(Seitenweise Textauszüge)
□ □ □ □
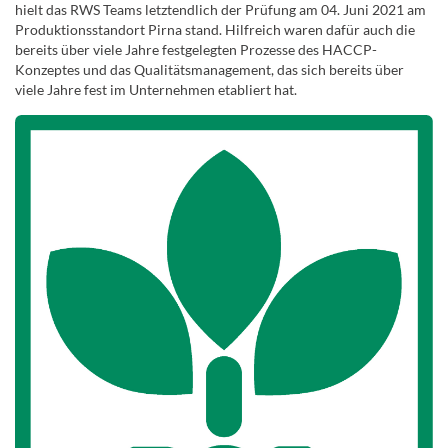
hielt das RWS Teams letztendlich der Prüfung am 04. Juni 2021 am
Produktionsstandort Pirna stand. Hilfreich waren dafür auch die
bereits über viele Jahre festgelegten Prozesse des HACCP-
Konzeptes und das Qualitätsmanagement, das sich bereits über
viele Jahre fest im Unternehmen etabliert hat.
□ □ □ □
ANFORDERUNGEN DER AUFGABE> Wandle die Zeilen aller Einträge oben in eine JSON-Liste von Zeichenketten um, mit einer Zeichenkette pro Zeile und ohne Leerzeilen. Lass die Bilder in der Antwort weg.

ANTWORT>
[
  "hielt das RWS Teams letztendlich der Prüfung am 04. Juni 2021 am",
  "Produktionsstandort Pirna stand. Hilfreich waren dafür auch die",
  "bereits über viele Jahre festgelegten Prozesse des HACCP-",
  "Konzeptes und das Qualitätsmanagement, das sich bereits über",
  "viele Jahre fest im Unternehmen etabliert hat."
]